**Challenge A**:
According to the blog post about the Planetary Futures conference, which organization organized the conference?

**Text passage**:
•••••
Exploring the links between environment and human well-being

29 July 2022

In June, Population Matters’ Researcher and Policy Adviser Monica Scigliano travelled to Finland to present a paper at the Planetary Futures of Health and Wellbeing conference. In this blog post, she reflects on highlights from the conference, her paper, and Finland as a model of sustainability and well-being.

The Planetary Futures conference was organised by the Finland Futures Research Centre, which is part of the School of Economics at the University of Turku. Futures studies is a very inter-disciplinary field, and this year the conference theme centred on the linkages between environmental sustainability and human well-being. According to host and professor, Sirkka Heinonen, futures studies is about questioning whether what we assume to be impossible is truly impossible and imagining pathways leading to a better future. As many of the speakers pointed out, this kind of imagining and questioning the status quo is important in the face of climate change, biodiversity loss, and other environmental crises. 

Among the many interesting presentations, the highlight was Dr Liisa Tyrvainen’s presentation about the myriad ways that nature benefits people. Given her base in Finland, much of her research was specifically about the power of forests. In addition to removing carbon from the air and providing a home for other species, forests decrease people’s stress levels, improve immune systems, and even increase attention! In other words, nature is a key resource for public health: providing more green space could prevent 43,000 deaths each year in Europe. Dr Tyrvainen pointed out that population and consumption growth have driven deforestation, hurting not just animals but humans. She and other speakers noted that the ill effects of nature depletion are most felt in cities, which will house 70% of the world’s population by 2050.
•••••
**Supplied material**:
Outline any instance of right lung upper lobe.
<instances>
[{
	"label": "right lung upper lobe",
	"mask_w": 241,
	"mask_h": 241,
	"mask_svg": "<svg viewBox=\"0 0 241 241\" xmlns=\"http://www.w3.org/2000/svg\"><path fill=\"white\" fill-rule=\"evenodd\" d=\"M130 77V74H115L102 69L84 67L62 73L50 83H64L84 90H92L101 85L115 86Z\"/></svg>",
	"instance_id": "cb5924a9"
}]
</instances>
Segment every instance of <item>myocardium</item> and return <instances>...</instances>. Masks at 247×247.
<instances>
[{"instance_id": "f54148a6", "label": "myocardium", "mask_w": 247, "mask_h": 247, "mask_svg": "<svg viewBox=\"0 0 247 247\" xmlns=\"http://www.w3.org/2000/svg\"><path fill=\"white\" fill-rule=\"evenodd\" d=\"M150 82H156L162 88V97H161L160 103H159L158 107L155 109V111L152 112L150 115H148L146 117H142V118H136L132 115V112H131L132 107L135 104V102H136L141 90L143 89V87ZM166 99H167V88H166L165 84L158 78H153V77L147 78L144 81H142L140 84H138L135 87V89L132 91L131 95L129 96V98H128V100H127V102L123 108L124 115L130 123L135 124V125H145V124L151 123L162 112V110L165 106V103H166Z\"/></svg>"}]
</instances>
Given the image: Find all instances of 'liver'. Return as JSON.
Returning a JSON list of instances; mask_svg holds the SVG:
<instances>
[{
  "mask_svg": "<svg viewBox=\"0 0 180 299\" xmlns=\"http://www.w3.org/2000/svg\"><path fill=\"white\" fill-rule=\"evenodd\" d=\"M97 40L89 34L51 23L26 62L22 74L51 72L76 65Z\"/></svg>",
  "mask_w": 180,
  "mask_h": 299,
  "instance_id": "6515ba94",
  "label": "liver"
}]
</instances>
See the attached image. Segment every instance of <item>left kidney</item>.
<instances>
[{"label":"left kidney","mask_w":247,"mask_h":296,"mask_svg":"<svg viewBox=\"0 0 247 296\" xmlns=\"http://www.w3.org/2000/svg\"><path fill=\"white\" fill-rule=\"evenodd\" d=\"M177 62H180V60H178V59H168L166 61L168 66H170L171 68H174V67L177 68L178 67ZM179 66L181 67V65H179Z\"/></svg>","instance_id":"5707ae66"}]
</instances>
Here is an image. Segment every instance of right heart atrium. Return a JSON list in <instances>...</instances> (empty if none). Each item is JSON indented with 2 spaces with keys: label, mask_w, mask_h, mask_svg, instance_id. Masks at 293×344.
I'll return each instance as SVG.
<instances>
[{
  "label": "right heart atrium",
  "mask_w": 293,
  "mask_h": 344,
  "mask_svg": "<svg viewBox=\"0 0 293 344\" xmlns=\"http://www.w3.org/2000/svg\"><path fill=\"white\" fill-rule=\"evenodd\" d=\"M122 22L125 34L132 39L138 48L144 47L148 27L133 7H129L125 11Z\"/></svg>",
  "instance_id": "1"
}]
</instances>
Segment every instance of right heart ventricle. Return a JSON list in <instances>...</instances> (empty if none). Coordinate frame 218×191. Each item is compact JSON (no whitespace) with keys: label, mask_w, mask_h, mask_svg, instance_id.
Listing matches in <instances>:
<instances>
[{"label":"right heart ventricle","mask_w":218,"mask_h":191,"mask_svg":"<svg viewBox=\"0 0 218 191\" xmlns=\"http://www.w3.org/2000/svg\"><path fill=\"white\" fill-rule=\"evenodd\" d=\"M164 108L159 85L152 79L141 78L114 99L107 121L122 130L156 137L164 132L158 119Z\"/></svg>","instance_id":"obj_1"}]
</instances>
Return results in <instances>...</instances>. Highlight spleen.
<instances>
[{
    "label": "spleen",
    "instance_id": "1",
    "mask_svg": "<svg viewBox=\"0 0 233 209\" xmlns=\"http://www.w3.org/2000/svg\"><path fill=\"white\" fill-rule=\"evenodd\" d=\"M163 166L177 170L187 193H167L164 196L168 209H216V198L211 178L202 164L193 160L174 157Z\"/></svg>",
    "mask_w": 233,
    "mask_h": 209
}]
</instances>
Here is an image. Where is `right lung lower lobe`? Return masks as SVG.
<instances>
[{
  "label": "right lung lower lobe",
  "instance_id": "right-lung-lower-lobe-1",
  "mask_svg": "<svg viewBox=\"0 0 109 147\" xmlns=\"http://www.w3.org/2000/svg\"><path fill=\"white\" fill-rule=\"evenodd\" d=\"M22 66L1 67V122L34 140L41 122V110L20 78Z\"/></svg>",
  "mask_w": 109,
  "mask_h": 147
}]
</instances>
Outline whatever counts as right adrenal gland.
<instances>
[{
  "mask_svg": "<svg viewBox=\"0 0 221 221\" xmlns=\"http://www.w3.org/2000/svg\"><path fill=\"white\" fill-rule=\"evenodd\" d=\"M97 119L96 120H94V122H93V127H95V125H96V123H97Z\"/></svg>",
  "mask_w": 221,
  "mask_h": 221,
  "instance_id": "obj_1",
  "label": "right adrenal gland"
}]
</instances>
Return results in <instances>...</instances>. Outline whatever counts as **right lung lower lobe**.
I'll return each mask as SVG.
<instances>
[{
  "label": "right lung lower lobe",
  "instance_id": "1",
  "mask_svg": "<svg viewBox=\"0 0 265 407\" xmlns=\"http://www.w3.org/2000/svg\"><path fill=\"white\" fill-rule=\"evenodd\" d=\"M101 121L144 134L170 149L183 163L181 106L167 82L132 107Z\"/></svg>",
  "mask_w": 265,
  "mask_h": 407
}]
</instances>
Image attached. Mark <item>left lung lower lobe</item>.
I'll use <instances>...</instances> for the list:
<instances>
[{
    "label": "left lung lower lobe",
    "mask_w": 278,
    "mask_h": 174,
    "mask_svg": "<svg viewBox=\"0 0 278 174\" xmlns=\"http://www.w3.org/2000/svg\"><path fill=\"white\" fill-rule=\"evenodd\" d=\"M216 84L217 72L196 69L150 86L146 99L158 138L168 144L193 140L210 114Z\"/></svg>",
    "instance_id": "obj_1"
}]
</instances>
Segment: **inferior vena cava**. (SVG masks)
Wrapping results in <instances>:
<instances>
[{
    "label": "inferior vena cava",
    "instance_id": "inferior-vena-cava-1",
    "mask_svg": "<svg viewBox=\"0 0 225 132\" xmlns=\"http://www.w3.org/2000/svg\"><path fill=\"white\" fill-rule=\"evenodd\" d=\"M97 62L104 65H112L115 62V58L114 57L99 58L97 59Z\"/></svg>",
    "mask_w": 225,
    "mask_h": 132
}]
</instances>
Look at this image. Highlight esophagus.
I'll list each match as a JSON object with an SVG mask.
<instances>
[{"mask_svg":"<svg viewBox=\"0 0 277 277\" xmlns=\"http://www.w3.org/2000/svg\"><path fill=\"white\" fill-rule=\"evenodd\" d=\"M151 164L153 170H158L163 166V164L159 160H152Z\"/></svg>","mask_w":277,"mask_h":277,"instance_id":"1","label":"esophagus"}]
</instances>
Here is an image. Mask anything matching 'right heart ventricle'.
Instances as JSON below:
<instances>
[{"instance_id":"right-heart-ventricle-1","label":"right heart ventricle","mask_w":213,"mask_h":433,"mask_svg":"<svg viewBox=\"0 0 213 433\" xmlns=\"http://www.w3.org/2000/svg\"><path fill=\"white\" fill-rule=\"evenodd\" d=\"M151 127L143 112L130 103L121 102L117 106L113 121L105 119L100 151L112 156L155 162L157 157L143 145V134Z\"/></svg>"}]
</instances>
•••••
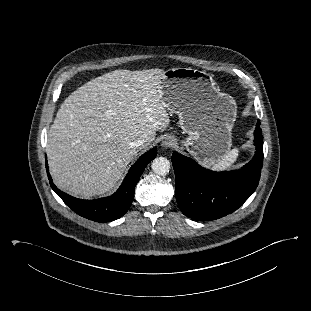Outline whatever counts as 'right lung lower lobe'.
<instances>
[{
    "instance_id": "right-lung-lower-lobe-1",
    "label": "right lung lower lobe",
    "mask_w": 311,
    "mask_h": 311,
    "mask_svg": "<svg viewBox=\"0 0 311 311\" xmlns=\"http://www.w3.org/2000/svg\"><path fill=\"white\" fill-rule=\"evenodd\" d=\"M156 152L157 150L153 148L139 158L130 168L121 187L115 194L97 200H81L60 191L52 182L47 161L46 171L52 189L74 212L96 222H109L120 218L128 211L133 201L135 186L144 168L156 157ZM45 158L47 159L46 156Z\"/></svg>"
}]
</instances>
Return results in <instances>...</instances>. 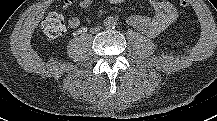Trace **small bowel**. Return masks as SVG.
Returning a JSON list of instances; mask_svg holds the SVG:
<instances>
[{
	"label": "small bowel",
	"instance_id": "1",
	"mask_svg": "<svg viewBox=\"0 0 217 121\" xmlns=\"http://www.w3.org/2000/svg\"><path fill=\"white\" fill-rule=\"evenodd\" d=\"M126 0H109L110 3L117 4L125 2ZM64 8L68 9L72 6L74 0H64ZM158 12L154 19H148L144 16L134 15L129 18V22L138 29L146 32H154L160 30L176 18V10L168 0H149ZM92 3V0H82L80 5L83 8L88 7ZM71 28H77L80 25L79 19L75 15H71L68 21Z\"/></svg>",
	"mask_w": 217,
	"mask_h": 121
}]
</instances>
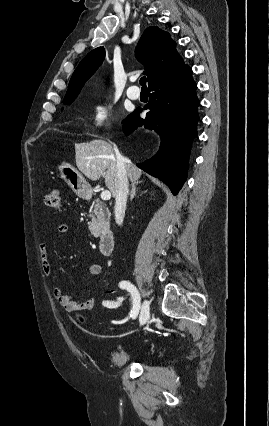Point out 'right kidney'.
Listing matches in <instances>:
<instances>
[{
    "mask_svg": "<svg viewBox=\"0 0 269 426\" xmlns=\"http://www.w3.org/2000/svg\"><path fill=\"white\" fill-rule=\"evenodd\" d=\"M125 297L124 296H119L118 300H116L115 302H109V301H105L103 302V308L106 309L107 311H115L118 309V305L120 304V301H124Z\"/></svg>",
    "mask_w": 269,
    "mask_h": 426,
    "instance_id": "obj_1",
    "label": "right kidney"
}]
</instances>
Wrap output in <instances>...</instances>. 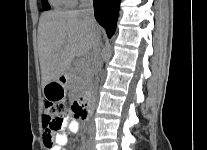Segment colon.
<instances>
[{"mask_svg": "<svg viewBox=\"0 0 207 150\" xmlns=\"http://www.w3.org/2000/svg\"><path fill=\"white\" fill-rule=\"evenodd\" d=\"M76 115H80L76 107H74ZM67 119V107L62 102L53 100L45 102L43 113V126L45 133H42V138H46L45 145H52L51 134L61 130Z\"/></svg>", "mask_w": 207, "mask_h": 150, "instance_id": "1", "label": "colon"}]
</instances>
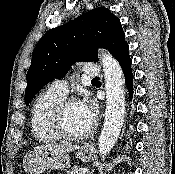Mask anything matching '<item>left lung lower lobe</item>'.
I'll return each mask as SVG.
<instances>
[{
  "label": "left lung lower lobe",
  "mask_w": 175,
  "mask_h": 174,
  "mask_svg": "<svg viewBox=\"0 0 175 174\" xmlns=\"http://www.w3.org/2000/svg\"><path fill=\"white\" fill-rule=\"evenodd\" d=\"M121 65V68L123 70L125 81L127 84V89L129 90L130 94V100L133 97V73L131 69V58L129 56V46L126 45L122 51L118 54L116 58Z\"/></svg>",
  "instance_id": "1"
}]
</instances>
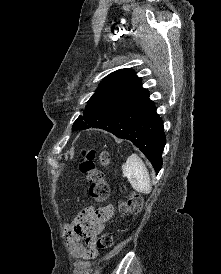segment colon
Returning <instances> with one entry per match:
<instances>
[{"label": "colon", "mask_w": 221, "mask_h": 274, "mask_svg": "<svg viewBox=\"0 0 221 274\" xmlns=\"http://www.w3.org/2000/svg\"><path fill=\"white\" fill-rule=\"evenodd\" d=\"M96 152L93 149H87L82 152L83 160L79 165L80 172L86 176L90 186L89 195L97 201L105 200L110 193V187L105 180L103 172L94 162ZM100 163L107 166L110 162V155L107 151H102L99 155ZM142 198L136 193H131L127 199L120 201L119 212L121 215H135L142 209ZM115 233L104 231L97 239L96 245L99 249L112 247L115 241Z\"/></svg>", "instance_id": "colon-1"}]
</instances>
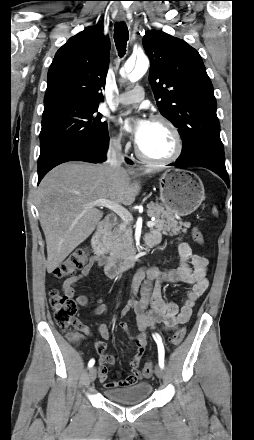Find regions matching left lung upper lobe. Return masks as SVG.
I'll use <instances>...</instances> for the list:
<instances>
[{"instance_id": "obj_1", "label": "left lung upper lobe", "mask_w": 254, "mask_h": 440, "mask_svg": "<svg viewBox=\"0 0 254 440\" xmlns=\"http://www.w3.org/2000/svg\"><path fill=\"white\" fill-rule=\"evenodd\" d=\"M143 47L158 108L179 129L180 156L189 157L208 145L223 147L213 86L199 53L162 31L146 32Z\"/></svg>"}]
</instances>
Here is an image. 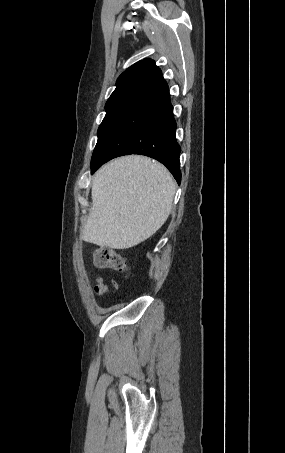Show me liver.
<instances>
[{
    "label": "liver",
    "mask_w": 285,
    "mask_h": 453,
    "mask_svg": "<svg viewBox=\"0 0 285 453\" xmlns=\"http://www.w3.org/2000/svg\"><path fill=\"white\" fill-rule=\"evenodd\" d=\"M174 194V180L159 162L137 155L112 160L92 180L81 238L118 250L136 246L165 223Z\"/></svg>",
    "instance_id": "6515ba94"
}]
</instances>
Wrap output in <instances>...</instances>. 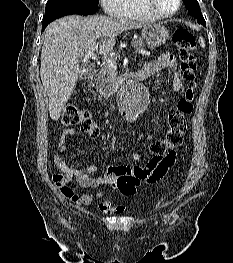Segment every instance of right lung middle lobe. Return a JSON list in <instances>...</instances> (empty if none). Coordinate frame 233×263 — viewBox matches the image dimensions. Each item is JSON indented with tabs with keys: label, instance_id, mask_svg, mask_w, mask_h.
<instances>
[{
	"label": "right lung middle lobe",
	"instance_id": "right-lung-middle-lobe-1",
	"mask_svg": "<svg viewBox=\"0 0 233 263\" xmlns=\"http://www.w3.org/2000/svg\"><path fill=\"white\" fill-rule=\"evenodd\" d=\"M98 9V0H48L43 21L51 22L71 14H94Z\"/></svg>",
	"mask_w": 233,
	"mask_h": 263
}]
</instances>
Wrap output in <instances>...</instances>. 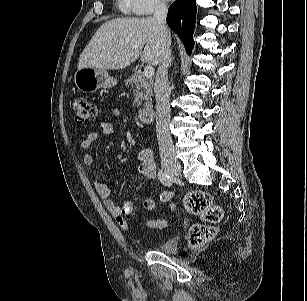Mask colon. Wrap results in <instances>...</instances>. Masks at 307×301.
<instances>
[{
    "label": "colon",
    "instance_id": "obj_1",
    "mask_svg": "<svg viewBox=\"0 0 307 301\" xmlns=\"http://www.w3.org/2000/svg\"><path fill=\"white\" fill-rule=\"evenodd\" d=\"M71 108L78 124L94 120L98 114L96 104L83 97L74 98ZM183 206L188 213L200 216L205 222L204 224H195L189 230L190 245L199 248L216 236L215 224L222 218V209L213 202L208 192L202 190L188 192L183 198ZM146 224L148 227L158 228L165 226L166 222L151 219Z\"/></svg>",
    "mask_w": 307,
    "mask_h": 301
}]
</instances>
•••••
**Challenge B**:
Locate each line of the records that contains the string "gland", matching case exactly, and copy those lines.

**Complete output A**:
The Finland Futures Research Centre, part of the School of Economics at the University of Turku.

**Complete output B**:
Outline whatever counts as right adrenal gland.
  "label": "right adrenal gland"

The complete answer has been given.